Toru’s face is naturally sombre, and everyone thinks he is always paying attention, but he dreams, happily, more often than he admits. He should not dream when Stuvan is addressing the court, but Stuvan’s words blur in and out, and the embroidery on Suhasini’s shawl is very rich, and shards of light are playing on the carpets.

The world slides back into focus when Toru hears his name.

“ – an example of Bishinyan excellence and fortitude,” Stuvan is saying, and Toru notices only now the weight of the court’s eyes on him, and he has to stop himself from standing taller; that would reveal that he had slouched, ever so slightly. Stuvan’s arms reach towards Toru.

“Come here, Tarulatha.”

The last time Stuvan had called Toru that, seven years ago, Toru was being inaugurated into the army. He steps towards the throne and kneels, his heart jackhammering, his eyes open but unseeing.

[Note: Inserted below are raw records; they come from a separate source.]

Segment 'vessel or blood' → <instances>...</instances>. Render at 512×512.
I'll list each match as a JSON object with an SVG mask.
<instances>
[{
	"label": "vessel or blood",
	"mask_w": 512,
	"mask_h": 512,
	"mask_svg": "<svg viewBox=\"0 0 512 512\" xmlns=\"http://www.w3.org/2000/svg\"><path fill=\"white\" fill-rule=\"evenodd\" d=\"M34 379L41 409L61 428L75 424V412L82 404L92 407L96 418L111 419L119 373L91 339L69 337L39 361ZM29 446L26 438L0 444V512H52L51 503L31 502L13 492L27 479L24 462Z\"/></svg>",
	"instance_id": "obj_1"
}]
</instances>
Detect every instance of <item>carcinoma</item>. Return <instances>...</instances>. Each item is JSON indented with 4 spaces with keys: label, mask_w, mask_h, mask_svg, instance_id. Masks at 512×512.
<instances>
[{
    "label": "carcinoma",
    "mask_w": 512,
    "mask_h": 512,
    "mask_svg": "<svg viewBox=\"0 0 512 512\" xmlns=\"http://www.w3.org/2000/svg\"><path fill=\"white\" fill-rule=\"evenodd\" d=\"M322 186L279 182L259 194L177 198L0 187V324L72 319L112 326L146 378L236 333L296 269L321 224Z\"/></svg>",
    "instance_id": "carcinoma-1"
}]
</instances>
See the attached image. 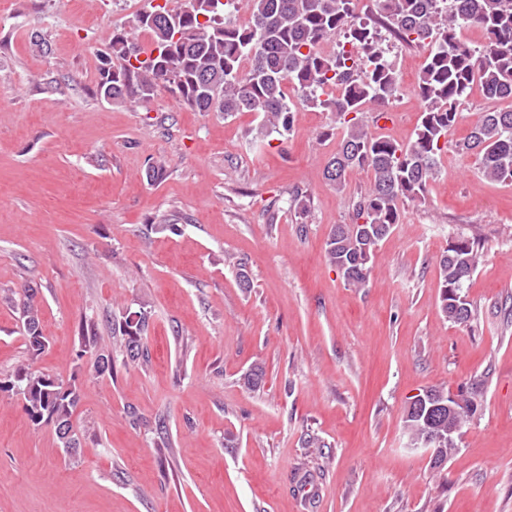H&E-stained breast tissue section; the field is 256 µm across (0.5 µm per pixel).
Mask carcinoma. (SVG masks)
Here are the masks:
<instances>
[{"mask_svg": "<svg viewBox=\"0 0 512 512\" xmlns=\"http://www.w3.org/2000/svg\"><path fill=\"white\" fill-rule=\"evenodd\" d=\"M376 2L375 17L358 25L352 23V0H246L249 22L243 25L224 18L238 9L239 0H185L179 9L151 3L131 25L112 30L108 46L114 64L101 63L95 95L145 102L165 88L200 112L262 114L256 128L262 137L292 129L289 86L308 107L335 113L343 134L325 179L338 193L355 169L369 168L372 180L352 203V223L331 230L326 256L348 285L363 288L376 249L400 223L403 204L425 196L448 146L476 155L486 180L512 184V106L481 113L464 140H449L474 82L487 98L512 102V0ZM379 27L400 43L427 48L415 88L422 113L414 138L405 144L372 134L363 121L368 106H385L399 92L398 73L374 38ZM474 29L485 37L477 46L465 37ZM137 32L150 35L152 48L143 47ZM339 32L347 35L351 49L322 53L320 45ZM308 205L304 192L290 193L289 208L296 214L306 215ZM482 248L480 237L461 232L440 256V310L453 323L475 319L464 288ZM19 315L28 349L41 354L47 340L35 295L25 296ZM147 328L143 312L112 318V337L123 341L128 362L147 361ZM3 389L20 396L33 425L51 427L62 447L78 448L72 420L85 392L77 379L64 381L20 366L0 380ZM479 389L481 383L475 382L452 395L432 386L407 407L404 423L411 445L435 449L433 468H442L448 450L457 446V438H448V418L463 428L475 413Z\"/></svg>", "mask_w": 512, "mask_h": 512, "instance_id": "1", "label": "carcinoma"}]
</instances>
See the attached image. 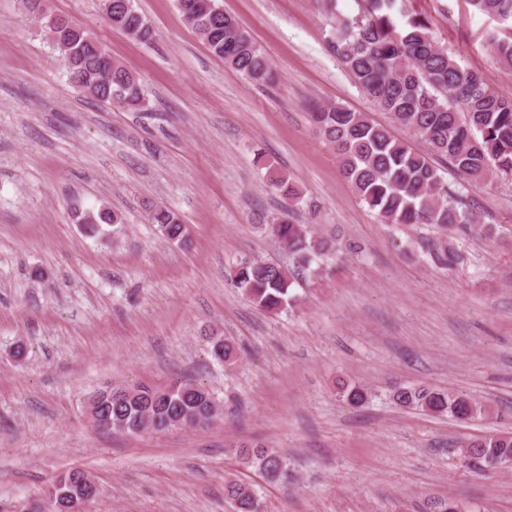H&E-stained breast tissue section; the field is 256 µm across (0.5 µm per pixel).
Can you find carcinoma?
<instances>
[{
    "label": "carcinoma",
    "instance_id": "carcinoma-1",
    "mask_svg": "<svg viewBox=\"0 0 512 512\" xmlns=\"http://www.w3.org/2000/svg\"><path fill=\"white\" fill-rule=\"evenodd\" d=\"M354 16L335 14L328 44L353 81L387 115L380 123L363 112L340 105H323L310 113L322 141L336 157L343 177L359 199L377 211L384 224H428L444 237L455 226L469 223L448 192L443 175L427 156L415 151L391 131L395 125L424 139L432 155L446 160L457 172L474 181L512 178V95L490 87L482 74L460 65L431 32L428 20L408 14L402 0H355ZM471 7L498 21L512 22V0H468ZM184 20L202 37L208 50L224 65L257 85L278 79L266 50L235 17L224 12L220 0H176ZM23 9L46 36L62 49L69 80L78 79L83 94L99 103L127 112H141L148 100L137 75L112 58L103 45L69 17L56 14L49 0H23ZM103 19L115 30L147 43L152 30L135 7V0H100ZM495 59L512 67V40L488 35ZM269 185L284 202L300 198L291 179L271 170ZM289 213L274 216L260 228L288 250L294 265L265 260L244 261L231 277L254 308L276 313L296 301L291 287L299 273L318 276L319 258L341 251L339 240L320 235L310 224H295ZM149 220L170 243L185 244L188 229L179 214L164 205L150 206ZM74 221L90 225L94 233L102 224H121L122 215L108 207L81 210ZM422 248L444 267L457 254L443 243L424 242ZM341 398L350 406L366 401L360 385L345 386ZM393 401L402 408L458 421L487 417L492 407L474 401L464 392L430 386L399 387ZM98 427L106 431L138 434L150 429L203 427L213 422V398L189 380L165 386L130 381L95 391L88 400ZM465 457L476 456L494 471L512 468V433H489L462 443ZM239 460L256 469L264 480H288V463L276 450L251 441L229 444ZM225 496L235 512H258L254 488L237 479L224 484ZM421 512H464L454 498L429 497Z\"/></svg>",
    "mask_w": 512,
    "mask_h": 512
}]
</instances>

“Let it be known before the court and the honourable priests that I charge Tarulatha with the holy task of defeating the Vitara that is terrorising our people. He will brave the winter and prove to the world that the great land of Bishinya has lost none of its burnish.”

A shower of cheers. Hammering on tabletops. Two-fingered whistles. Vaguely, Toru understands that he should be afraid, like a man, and cutting through that fear, like a warrior. Instead, the hall fades into white feather-fuzz. He knows his task is swinging close to his throat, but he cannot feel it.

“Rise, Tarulatha, and take your king’s hand.”

Toru does as told, and Stuvan takes Toru’s face in his cold dry hands and kisses his cheeks.

The roar of the applause is a distant, foamy backdrop against Stuvan’s smile.